Deliverables >> Databases
Databases of BUSIM SPG
Contact us to obtain databases
Radiology Text Corpus: 507 radiological reports are collected from Hacettepe University Radiology Department. All of them are ultrasonography reports belonging to 28 different areas. (Number of words:91469, Number of distinct words:1562). In our experiments we use 463 reports for training text corpus and 60 reports for testing.
Newspaper Text Corpus: The text materials are the articles of Milliyet newspaper belonging to different domains like World News, Economics, Contemporary News, Politics, Daily Life, collected in a one month period. (Number of words:355497, Number of distinct words:55931).
General Text Corpus: The training corpus contains texts from literature (novels, stories, poems, essays), law, politics, social sciences (history, sociology, economy), popular science, information technology, medicine, newspapers and magazines. (Number of words:9,142,750, Number of distinct words:457,684). The test corpus contains text from literature, news, law, medical, politics, sociology, history, newspaper, newspaper articles, economy. (Number of words:1,091,804) (See Text_corpus.pdf)
Radiology Speech Database: 95 sentences covering the most frequent triphones from radiology reports are selected and speech data from these sentences are recorded from 16 different speakers. Also 60 radiological reports are recorded from six female and four male speakers, only two of the speakers are doctors.

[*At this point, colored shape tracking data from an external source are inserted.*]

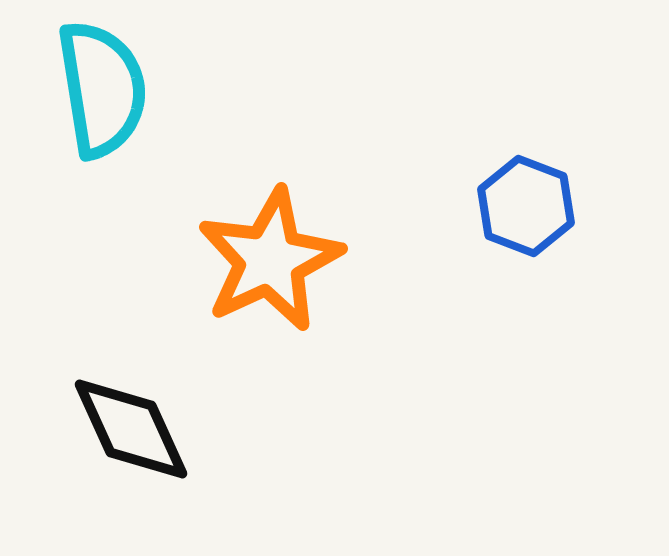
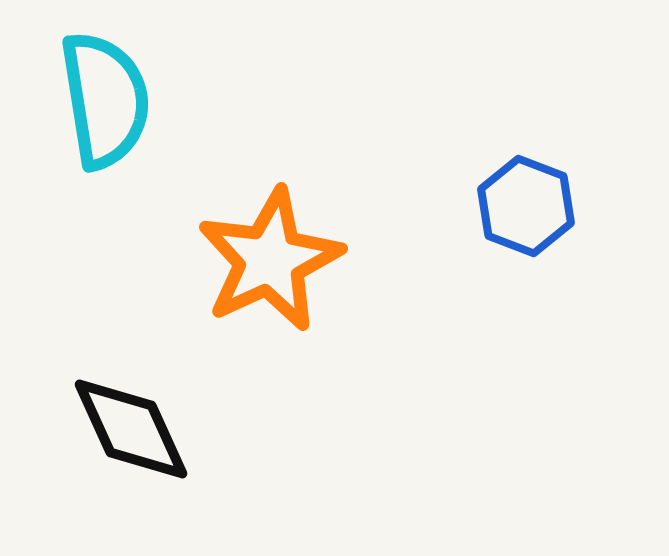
cyan semicircle: moved 3 px right, 11 px down
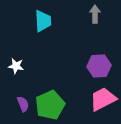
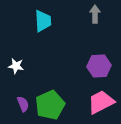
pink trapezoid: moved 2 px left, 3 px down
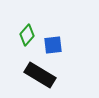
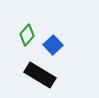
blue square: rotated 36 degrees counterclockwise
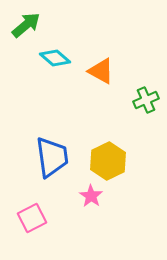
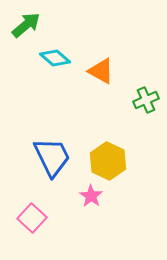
blue trapezoid: rotated 18 degrees counterclockwise
yellow hexagon: rotated 9 degrees counterclockwise
pink square: rotated 20 degrees counterclockwise
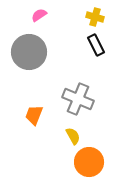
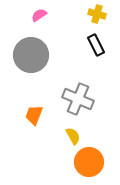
yellow cross: moved 2 px right, 3 px up
gray circle: moved 2 px right, 3 px down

Turkish Voice Conversion Database #1: 20 speakers (10 male, 10 female) uttering identical material (20 naturally spoken utterances describing a recording studio, 9 read utterances, 2 repetitions of sustained Turkish vowels /a/, /i/, and /u/) with simultaneous EGG recordings.
Turkish Voice Conversion Database #2: 17 speakers (9 male, 8 female) uttering identical material (36 read utterances, 60 isolated words)

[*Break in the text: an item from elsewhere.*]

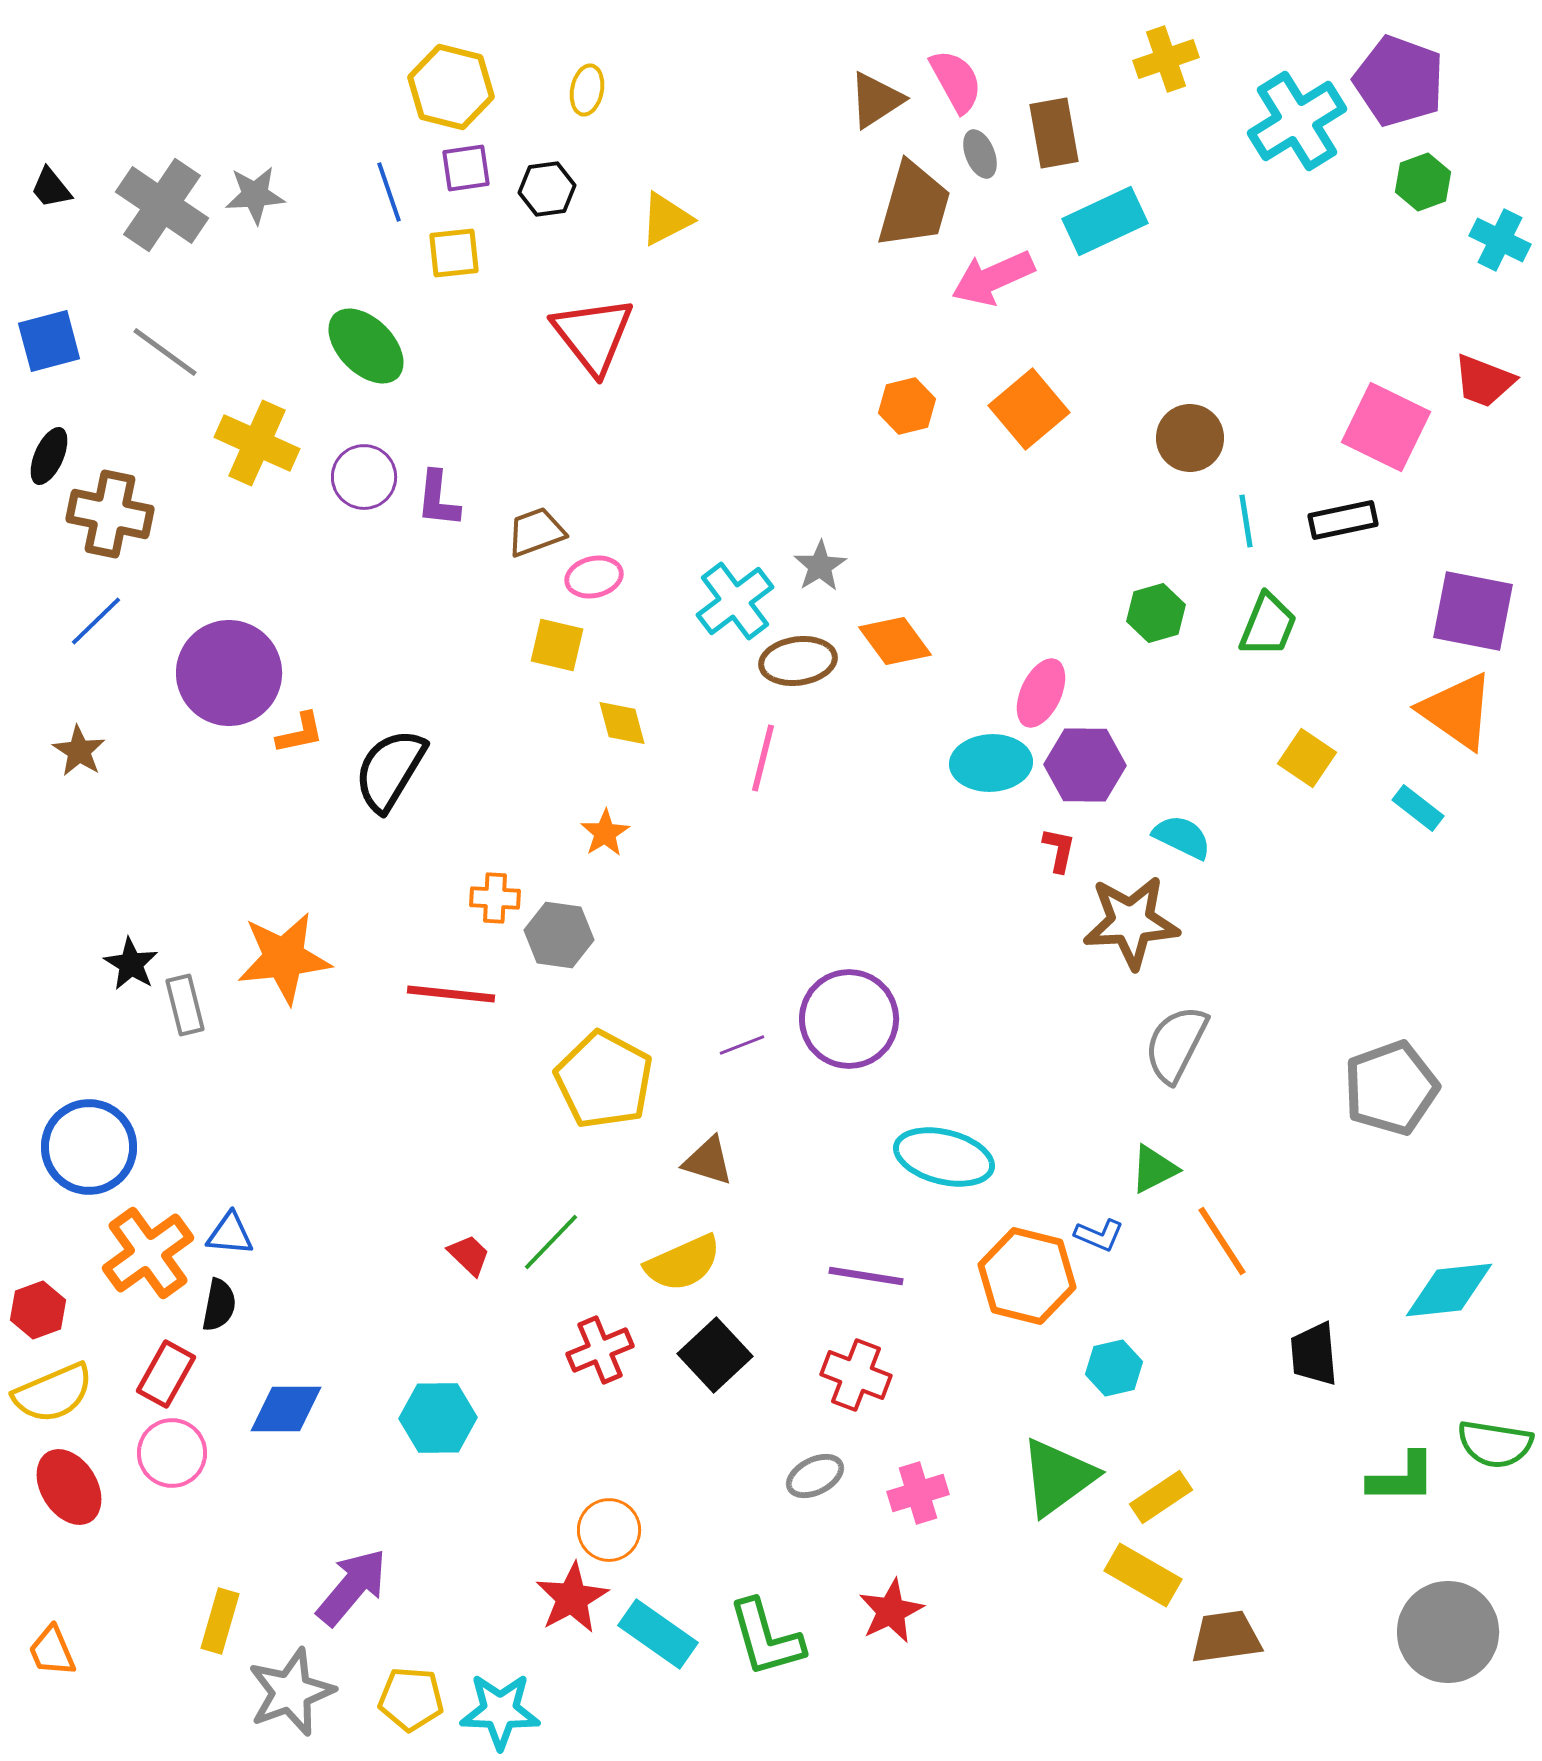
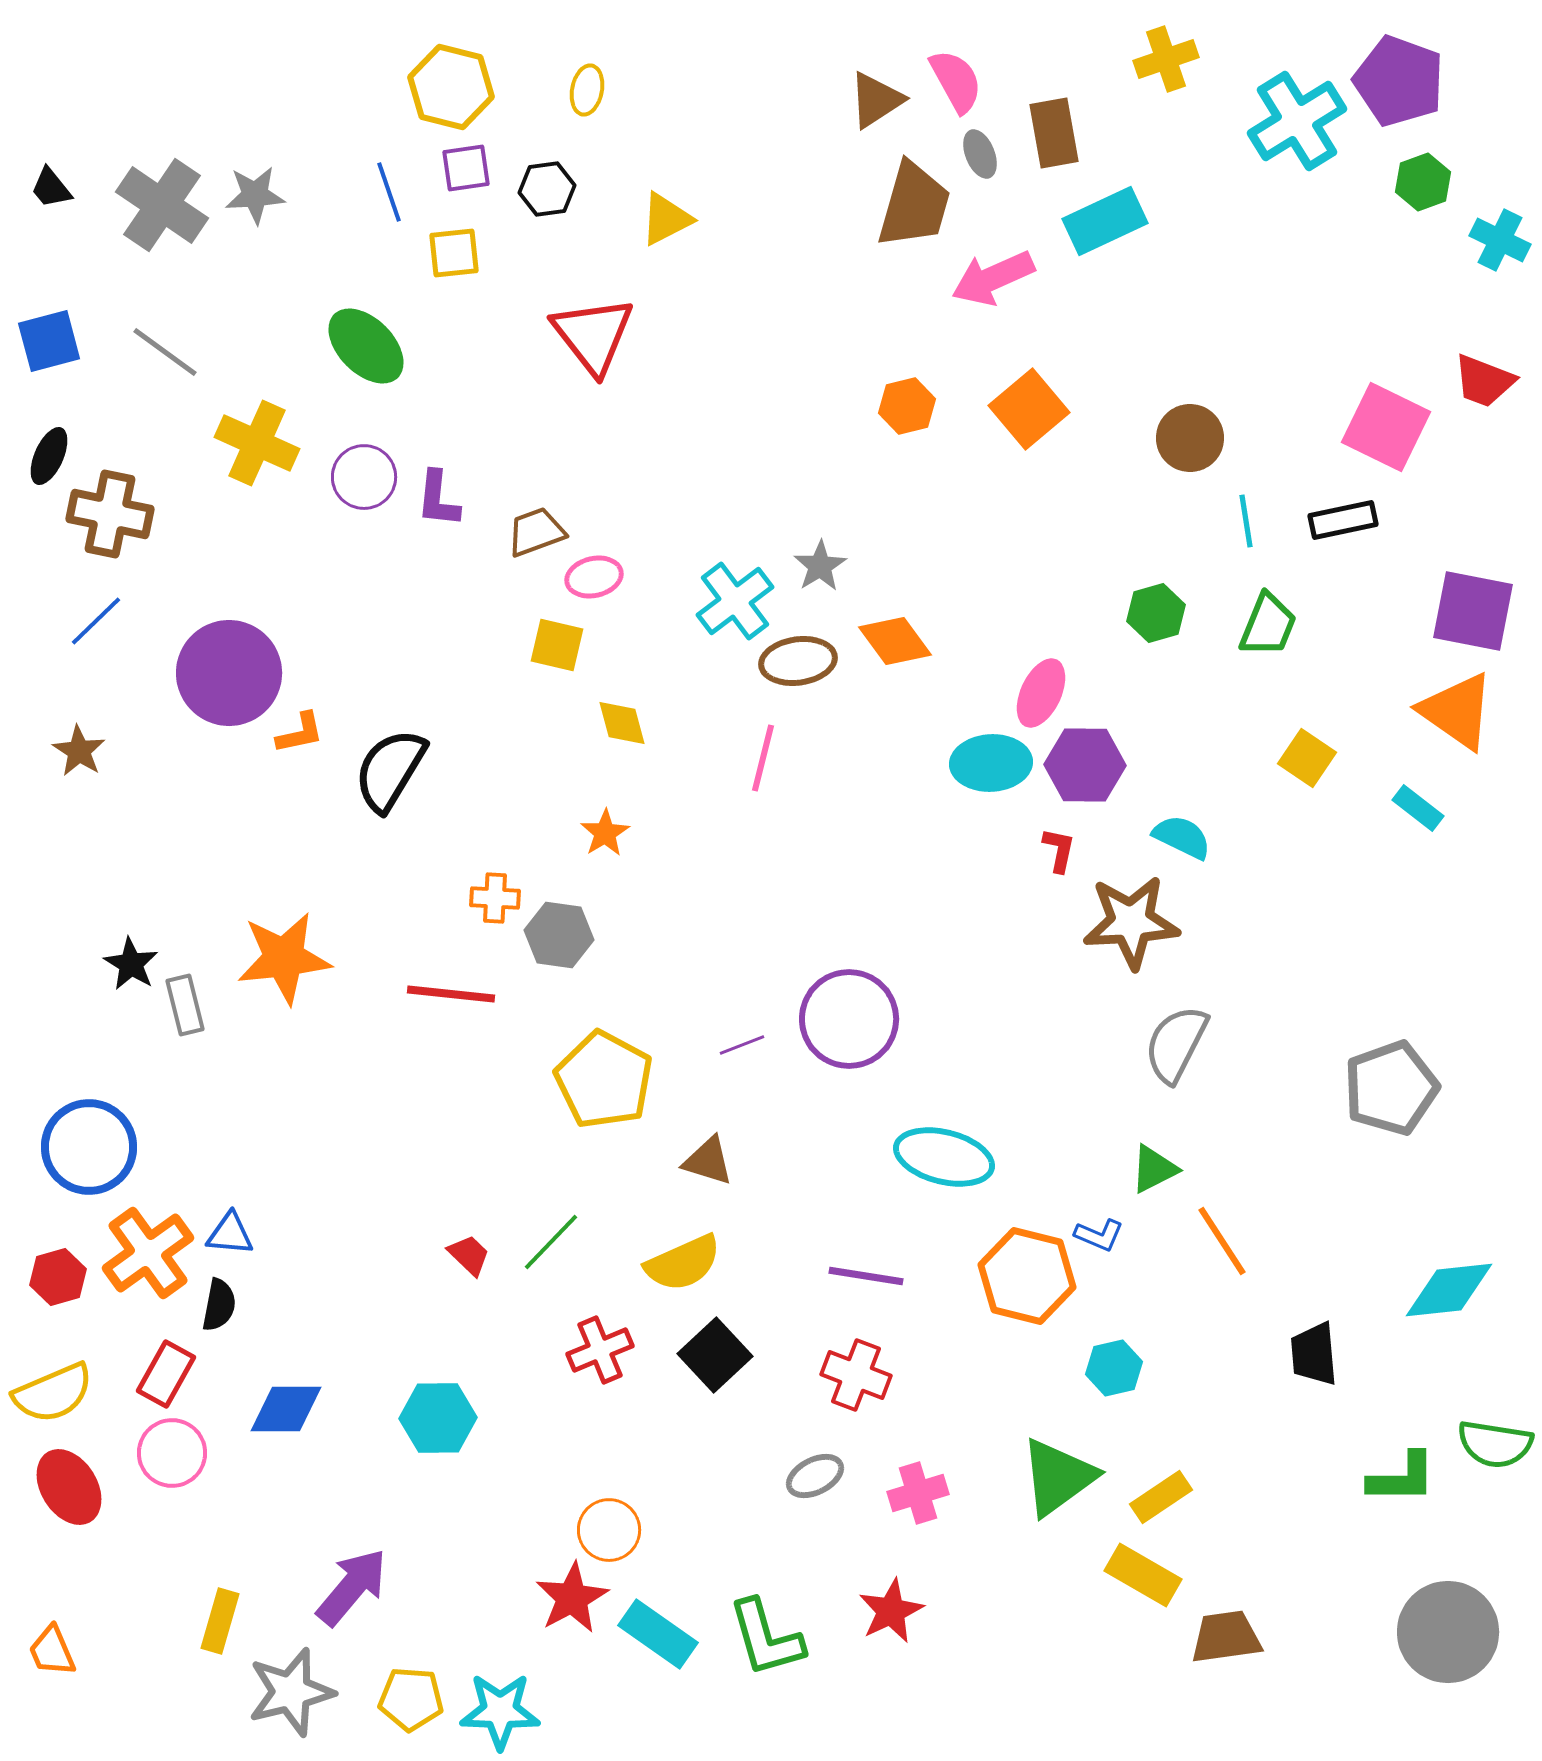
red hexagon at (38, 1310): moved 20 px right, 33 px up; rotated 4 degrees clockwise
gray star at (291, 1692): rotated 6 degrees clockwise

Turkish Voice Conversion database #3: 5 speakers (3 male, 2 female) uttering identical material (paragraphs from a novel containing 20 utterances)
Turkish Voice Conversion database #4: 5 speakers (4 male, 1 female) uttering identical material (157 read utterances from Internet news). Two male speakers recorded the material at three different speaking rates: fast, normal, and slow.
Turkish Database of Children Voices (Isolated Words): 23 speakers (16 male, 7 female) uttering identical material (49 isolated words).
Turkish Database of Adult Voices (Isolated Words): 11 speakers (7 male, 4 female) uttering identical material (126 isolated words, 14 isolated Turkish phonemes including vowels, /s/,/S1/,/j/,/z/, /f/, and /v/). The database covers all words in the Children Voices database.
An emotional data corpus of 484 utterances is used with 121 utterances per emotional state. 11 different people (8 females, 3 males) recorded 11 different Turkish sentences, and each sentence is recorded four times; each time with a different emotional state: neutral (or normal), sad, angry, and happy. Each utterance was recorded at 16-kHz, and 256kbps.
Turkish Speech and Text Driven 3D Face Synthesis Databases:
Audio-visual database: One female speaker, 200 utterances from a phonetically balanced Turksih speech corpus, audio data: 16 bits, 16 kHz, visual data: 29 3-D face points, 30 Hz.
Audio database: 7 male and 7 female speakers, same utterances and format.